Spain’s energy minister, Teresa Ribera, told the FT “countries will be killed” if they had to endure gas prices at that level for that long and called the Commission’s suggestion “a joke in bad taste.” So did Poland’s energy minister, Anna Moskwa.

“The gas price cap which is in the document currently doesn’t satisfy any single country. It’s a kind of joke for us,” Moskwa said last week, as quoted by CNBC. One unnamed EU official called the cap proposal “a fake price cap.”

EU energy ministers are meeting again on December 13 to try and reach some form of agreement on the cap and other measures. Judging by the latest signs, this will be far from an easy job in the absence of an alternative proposal for gas price management.

What this means is that discussions will continue until members agree on a watered-down version of the original proposal, as tends to happen with most controversial proposals of the Commission. A watered-down version of a price cap would do little to enhance the EU’s energy security during its toughest winter in decades.

Meanwhile, EU members need to be thinking about next winter already. For now, the gas supply is ensured thanks to stable Russian flows during the first half of the year, record-high U.S. LNG imports, and a longer-than-usual storage refilling season. Next year, however, the flow of Russian oil will be a lot weaker than it was this year, and there is no additional U.S. LNG supply readily available to fill in the gap.
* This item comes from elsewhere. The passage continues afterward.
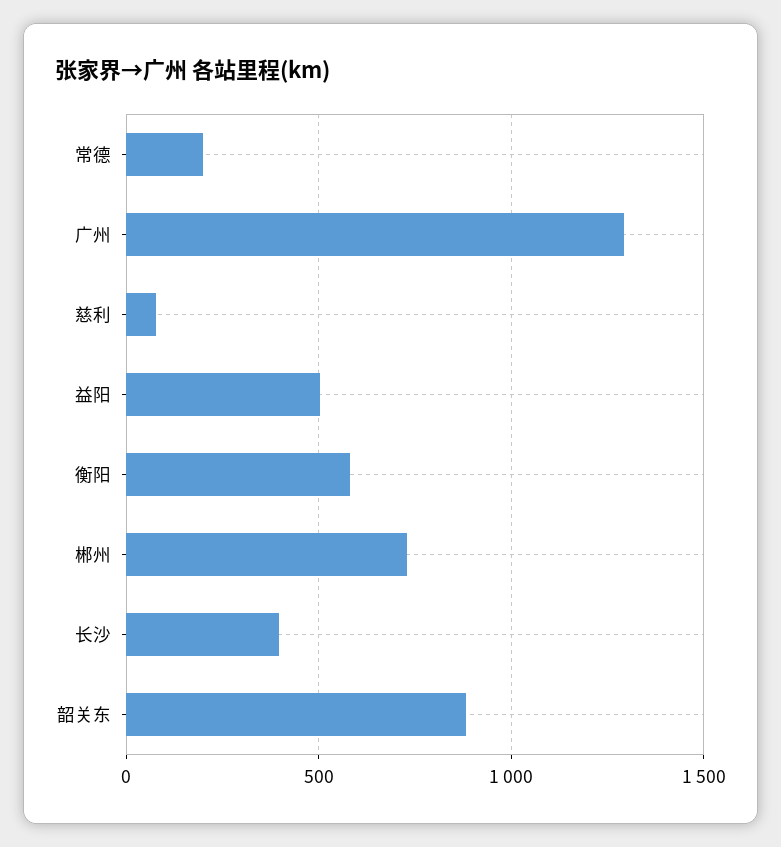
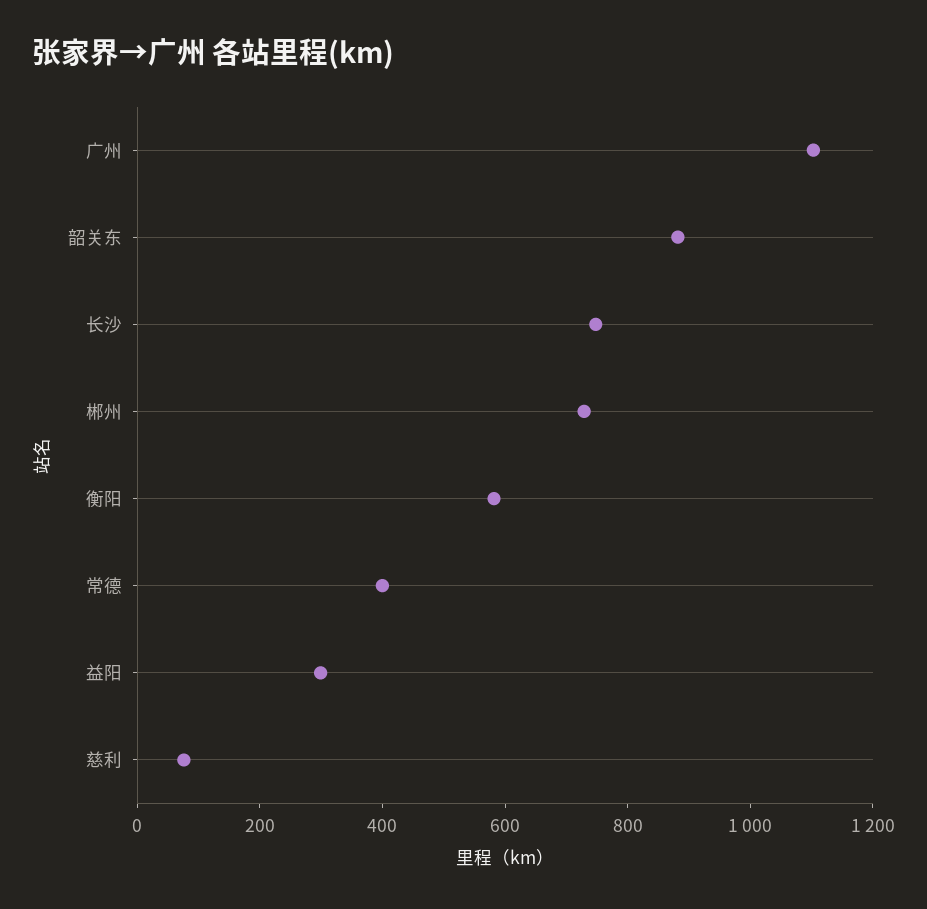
常德: 200 -> 400
广州: 1300 -> 1100
益阳: 500 -> 300
长沙: 400 -> 750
It could be argued that EU energy ministers should focus on that instead of a price cap that the Commission clearly does not want to implement, and neither do members such as Germany, Denmark, and the Netherlands. Yet the gas piece problem is much more immediate for most governments in Europe, hence its place in the spotlight.

The problem is likely to remain in the spotlight for the observable future, whatever EU energy ministers manage to agree on in December—if they manage to agree on something. As the weather gets colder across Europe, it is vital for politicians to be seen to be doing something about energy prices. People are already getting angry with their electricity bills.